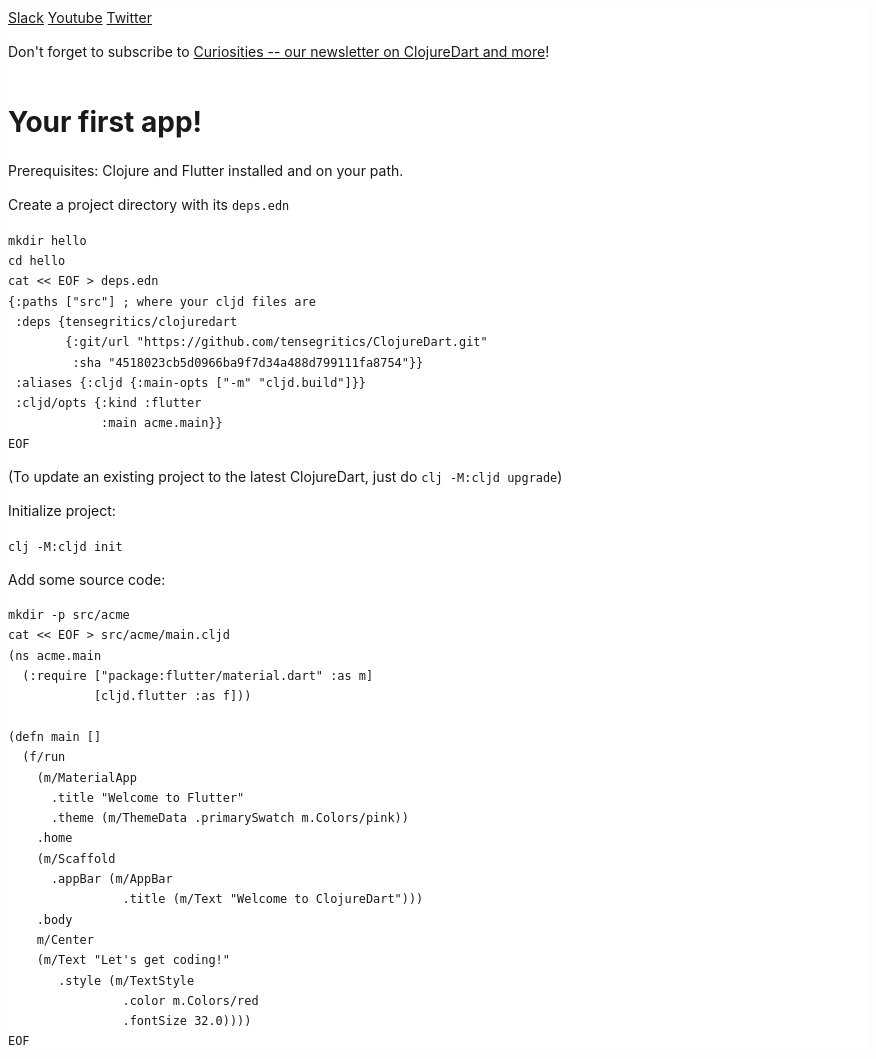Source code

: [Slack](https://clojurians.slack.com/app_redirect?channel=clojuredart)
[Youtube](https://www.youtube.com/channel/UCCkvOkh6pXzYqkFKDgoyWRg)
[Twitter](https://twitter.com/clojuredart)

Don't forget to subscribe to [Curiosities -- our newsletter on ClojureDart and more](https://buttondown.email/tensegritics-curiosities)!

# Your first app!

Prerequisites: Clojure and Flutter installed and on your path.

Create a project directory with its `deps.edn`
``` shell
mkdir hello
cd hello
cat << EOF > deps.edn
{:paths ["src"] ; where your cljd files are
 :deps {tensegritics/clojuredart
        {:git/url "https://github.com/tensegritics/ClojureDart.git"
         :sha "4518023cb5d0966ba9f7d34a488d799111fa8754"}}
 :aliases {:cljd {:main-opts ["-m" "cljd.build"]}}
 :cljd/opts {:kind :flutter
             :main acme.main}}
EOF
```

(To update an existing project to the latest ClojureDart, just do `clj -M:cljd upgrade`)

Initialize project:

``` shell
clj -M:cljd init
```

Add some source code:

``` shell
mkdir -p src/acme
cat << EOF > src/acme/main.cljd
(ns acme.main
  (:require ["package:flutter/material.dart" :as m]
            [cljd.flutter :as f]))

(defn main []
  (f/run
    (m/MaterialApp
      .title "Welcome to Flutter"
      .theme (m/ThemeData .primarySwatch m.Colors/pink))
    .home
    (m/Scaffold
      .appBar (m/AppBar
                .title (m/Text "Welcome to ClojureDart")))
    .body
    m/Center
    (m/Text "Let's get coding!"
       .style (m/TextStyle
                .color m.Colors/red
                .fontSize 32.0))))
EOF
```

● ● ● ●

**Task:**
Output the listing exactly, without images.

**Solution to the problem:**
Source code

: [Slack](https://clojurians.slack.com/app_redirect?channel=clojuredart)
[Youtube](https://www.youtube.com/channel/UCCkvOkh6pXzYqkFKDgoyWRg)
[Twitter](https://twitter.com/clojuredart)

Don't forget to subscribe to [Curiosities -- our newsletter on ClojureDart and more](https://buttondown.email/tensegritics-curiosities)!

# Your first app!

Prerequisites: Clojure and Flutter installed and on your path.

Create a project directory with its `deps.edn`
``` shell
mkdir hello
cd hello
cat << EOF > deps.edn
{:paths ["src"] ; where your cljd files are
 :deps {tensegritics/clojuredart
        {:git/url "https://github.com/tensegritics/ClojureDart.git"
         :sha "4518023cb5d0966ba9f7d34a488d799111fa8754"}}
 :aliases {:cljd {:main-opts ["-m" "cljd.build"]}}
 :cljd/opts {:kind :flutter
             :main acme.main}}
EOF
```

(To update an existing project to the latest ClojureDart, just do `clj -M:cljd upgrade`)

Initialize project:

``` shell
clj -M:cljd init
```

Add some source code:

``` shell
mkdir -p src/acme
cat << EOF > src/acme/main.cljd
(ns acme.main
  (:require ["package:flutter/material.dart" :as m]
            [cljd.flutter :as f]))

(defn main []
  (f/run
    (m/MaterialApp
      .title "Welcome to Flutter"
      .theme (m/ThemeData .primarySwatch m.Colors/pink))
    .home
    (m/Scaffold
      .appBar (m/AppBar
                .title (m/Text "Welcome to ClojureDart")))
    .body
    m/Center
    (m/Text "Let's get coding!"
       .style (m/TextStyle
                .color m.Colors/red
                .fontSize 32.0))))
EOF
```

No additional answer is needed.